First published in The Age on 21 June.
The Coalition's vanishing visa policy appears to be illegal under international law.
On June 16, a media release by the Opposition Leader drew attention to a four-page document entitled: The Coalition's Policy to Protect Our Streets and Communities from Foreign Criminals. Three days later the document and the media release had been removed from Coalition websites, leaving behind a trail of ''page gone'' messages.
Has the policy disappeared along with the evidence of it? I certainly hope so.
As can be guessed from the title, the language used in the policy document is far from temperate.
The Coalition promises to ''take strong action to crack down on foreign criminals'' and to prevent them ''exploit[ing] taxpayer-funded legal processes to remain in Australia''. It accuses Labor of being ''a soft touch'' and illustrates the proposition with examples intended to outrage the reader.
Although there is nothing new about fighting election campaigns on so-called law and order issues, the addition of the appeal to xenophobia is more than a little disquieting. It's disquieting for other reasons too. Australia has obligations under treaties to which it is a party to provide protection to non-citizens in need of it.

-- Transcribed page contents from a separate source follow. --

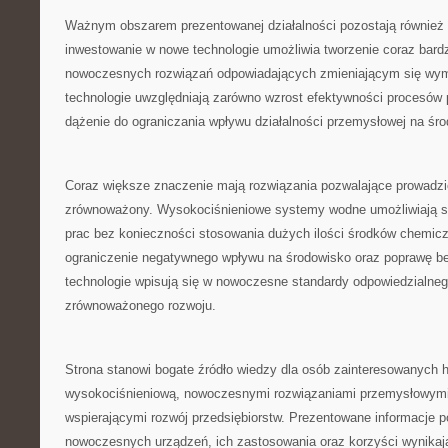
Ważnym obszarem prezentowanej działalności pozostają również b
inwestowanie w nowe technologie umożliwia tworzenie coraz bard
nowoczesnych rozwiązań odpowiadających zmieniającym się wy
technologie uwzględniają zarówno wzrost efektywności procesów 
dążenie do ograniczania wpływu działalności przemysłowej na śr
Coraz większe znaczenie mają rozwiązania pozwalające prowadzi
zrównoważony. Wysokociśnieniowe systemy wodne umożliwiają s
prac bez konieczności stosowania dużych ilości środków chemicz
ograniczenie negatywnego wpływu na środowisko oraz poprawę be
technologie wpisują się w nowoczesne standardy odpowiedzialneg
zrównoważonego rozwoju.
Strona stanowi bogate źródło wiedzy dla osób zainteresowanych h
wysokociśnieniową, nowoczesnymi rozwiązaniami przemysłowymi
wspierającymi rozwój przedsiębiorstw. Prezentowane informacje 
nowoczesnych urządzeń, ich zastosowania oraz korzyści wynikaj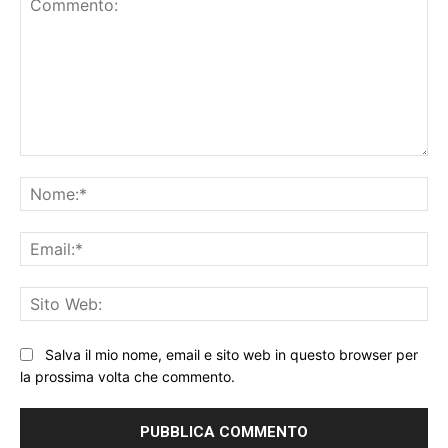
Commento:
No
Ema
Sit
We
Salva il mio nome, email e sito web in questo browser per
la prossima volta che commento.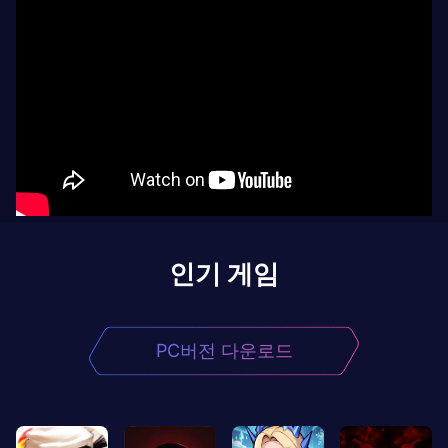
인기 게임
PC버전 다운로드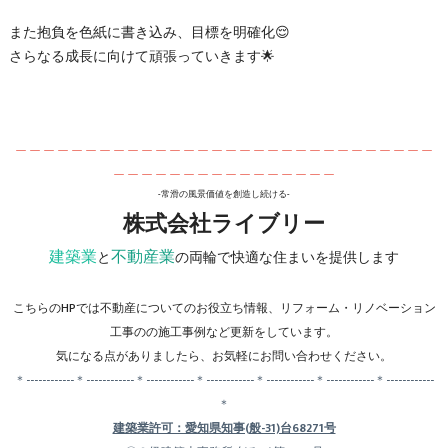
また抱負を色紙に書き込み、目標を明確化😌
さらなる成長に向けて頑張っていきます🌟
＿＿＿＿＿＿＿＿＿＿＿＿＿＿＿＿＿＿＿＿＿＿＿＿＿＿＿＿＿＿
＿＿＿＿＿＿＿＿＿＿＿＿＿＿＿＿
-常滑の風景価値を創造し続ける-
株式会社ライブリー
建築業
不動産業
と
の両輪で快適な住まいを提供します
こちらのHPでは不動産についてのお役立ち情報、リフォーム・リノベーション
工事のの施工事例など更新をしています。
気になる点がありましたら、お気軽にお問い合わせください。
＊------------＊------------＊------------＊------------＊------------＊------------＊------------
＊
建築業許可：愛知県知事(般-31)台68271号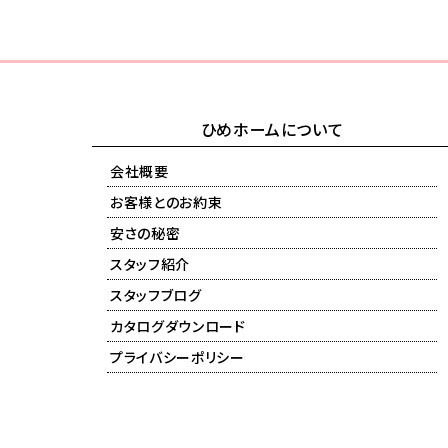
ひめホームについて
会社概要
お客様とのお約束
安さの秘密
スタッフ紹介
スタッフブログ
カタログダウンロード
プライバシーポリシー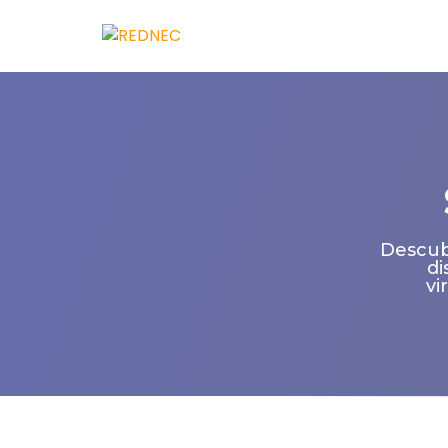
Descubr
di
vi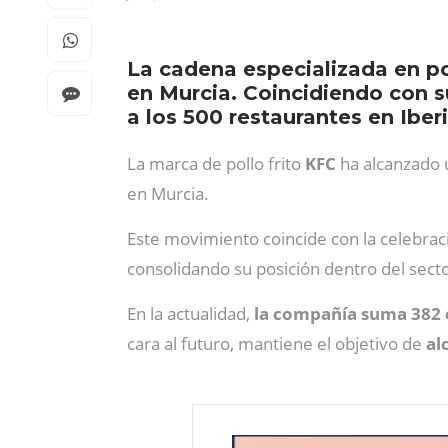
La cadena especializada en pol
en Murcia. Coincidiendo con s
a los 500 restaurantes en Iberi
La marca de pollo frito
KFC
ha alcanzado 
en Murcia.
Este movimiento coincide con la celebrac
consolidando su posición dentro del sector
En la actualidad,
la compañía suma 382 e
cara al futuro, mantiene el objetivo de
alc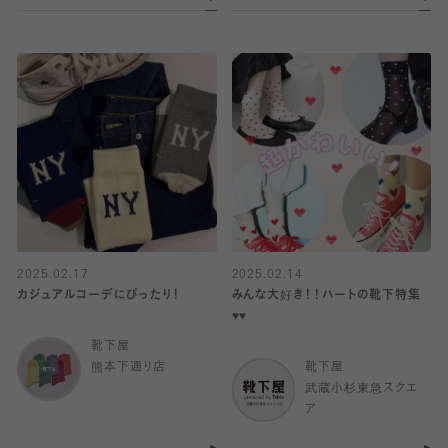
2025.02.17
2025.02.14
カジュアルコーデにぴったり！
みんな大好き！！ハートの靴下特集
♥️♥️
靴下屋
熊本下通り店
靴下屋
武蔵小杉東急スクエ
ア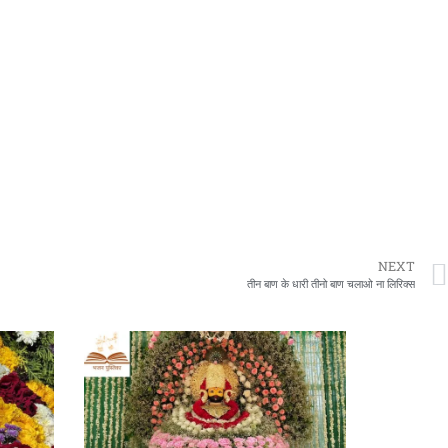
NEXT
तीन बाण के धारी तीनो बाण चलाओ ना लिरिक्स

The Refugee Convention imposes obligations on Australia towards those who fall within the definition of ''refugee''. The key obligation is that of non-refoulement: to refrain from directly or indirectly sending a refugee to a place where he or she would be exposed to persecution, unless certain limited exceptions can be invoked. Often overlooked in the public debate is the fact that Australia is also a party to the Convention against Torture and the International Covenant on Civil and Political Rights. These treaties impose non-refoulement obligations that are not limited in application to ''refugees'' and are not subject to exceptions.

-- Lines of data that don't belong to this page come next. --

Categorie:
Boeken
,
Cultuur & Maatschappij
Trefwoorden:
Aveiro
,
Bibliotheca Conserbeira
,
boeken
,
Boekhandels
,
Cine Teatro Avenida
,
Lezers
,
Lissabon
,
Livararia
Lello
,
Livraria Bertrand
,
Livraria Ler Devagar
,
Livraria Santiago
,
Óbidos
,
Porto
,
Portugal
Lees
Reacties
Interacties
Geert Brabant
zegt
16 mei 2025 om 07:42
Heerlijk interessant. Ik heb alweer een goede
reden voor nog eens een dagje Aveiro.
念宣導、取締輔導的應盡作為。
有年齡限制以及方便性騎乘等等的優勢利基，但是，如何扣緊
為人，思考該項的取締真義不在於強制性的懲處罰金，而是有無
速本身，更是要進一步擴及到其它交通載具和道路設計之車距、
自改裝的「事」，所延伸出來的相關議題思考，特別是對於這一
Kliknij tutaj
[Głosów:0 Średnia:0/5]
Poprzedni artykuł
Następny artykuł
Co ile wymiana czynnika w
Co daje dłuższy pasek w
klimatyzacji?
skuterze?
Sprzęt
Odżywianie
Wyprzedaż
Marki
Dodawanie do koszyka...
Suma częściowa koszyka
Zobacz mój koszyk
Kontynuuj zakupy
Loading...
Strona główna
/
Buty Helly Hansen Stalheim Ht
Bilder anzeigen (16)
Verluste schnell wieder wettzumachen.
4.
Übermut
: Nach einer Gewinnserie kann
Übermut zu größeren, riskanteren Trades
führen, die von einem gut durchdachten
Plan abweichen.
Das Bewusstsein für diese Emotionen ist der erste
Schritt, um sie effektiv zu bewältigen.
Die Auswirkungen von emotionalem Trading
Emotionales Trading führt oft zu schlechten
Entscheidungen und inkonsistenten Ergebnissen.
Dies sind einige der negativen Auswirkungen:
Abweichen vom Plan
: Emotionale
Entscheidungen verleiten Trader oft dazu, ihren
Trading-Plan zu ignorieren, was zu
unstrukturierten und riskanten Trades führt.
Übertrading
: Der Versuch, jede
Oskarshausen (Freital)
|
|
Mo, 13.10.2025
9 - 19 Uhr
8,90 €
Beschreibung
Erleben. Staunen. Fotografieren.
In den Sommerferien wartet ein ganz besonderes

The Coalition proposes automatically cancelling the visa of any non-citizen convicted of a criminal offence punishable (even if not punished) by more than one year in jail. It also says non-citizens ''will be denied eligibility for a visa of any type if they are found to have engaged in criminal activity or wilful damage while detained''.
Such a policy would, in all probability, deny lawful immigration status to some refugees on the basis of conduct that does not even come close to bringing them within the Refugee Convention's exceptions to the non-refoulement obligation.
It would also deny that status to others who have an unqualified entitlement to Australia's protection. Admittedly, our non-refoulement obligations do not necessarily require us to allow people to remain in Australia. However, given that the only country required to allow entry to a person removed from Australia is usually also the country in which persecution is feared, the choices open to us in practice are to breach our non-refoulement obligations or not deport them.
The Coalition seems to have signalled that it may, in these circumstances, not deport a non-citizen but instead subject them to indefinite detention. However, that is equally problematic from an international law perspective because it would in most, if not all, cases amount to arbitrary detention, contrary to Australia's obligations under the ICCPR.
As a lawyer, I am troubled, of course, by the prospect of my country breaching its international legal obligations, but I am equally troubled by the implications of the Coalition's policy for the domestic rule of law. In saying this, I need to draw a careful distinction between the ''law'' and the ''rule of law''. Any pronouncement by a recognised source of law made in accordance with recognised law-making procedures is ''law'', regardless of content. However, the concept of the rule of law goes some way towards imposing constraints on the content of law.
Adherence to the rule of law in this sense is what distinguishes our legal system from that of the Third Reich.
At the heart of the ''rule of law'' concept is the proposition that every action of government must be justified by, and testable against, pre-existing law. The Coalition's plan to deprive non-citizens of the ability to seek administrative or judicial review of visa cancellation unless they have lived in Australia for more than 10 years or have an Australian-born dependent child is thus contrary to the domestic rule of law.
The rule-of-law concept also incorporates a defence against arbitrary government action clothed as law, by requiring that laws must, as far as possible, be generally applicable. Any differential treatment of individuals must have an objective and reasonable justification.
The Coalition's policy seems to contemplate the indefinite detention of non-citizens who, for whatever reason, cannot be removed from the country.
Obviously, the individual cost imposed by deprivation of liberty does not differ according to whether an individual is a citizen or a non-citizen.
Equally obviously, a person's citizenship status can have no possible bearing on the nature and extent of the threat he or she poses to the community. A potential rapist, for example, is no more of a threat to the community just because he or she is a non-citizen rather than a citizen.
We, therefore, have no objective and reasonable justification for being more prepared to subject non-citizens to preventive detention than to subject citizens to the same treatment.
The saddest thing about all of this, however, is that the preceding critique of the Coalition's policy is a critique that also applies, though to a lesser extent, to existing law and government policy. All the Coalition has really done is to put forward a proposal to go a few steps further down a road on which we are already travelling, with some dog-whistling thrown in.
Savitri Taylor is Associate Professor at the La Trobe Law School.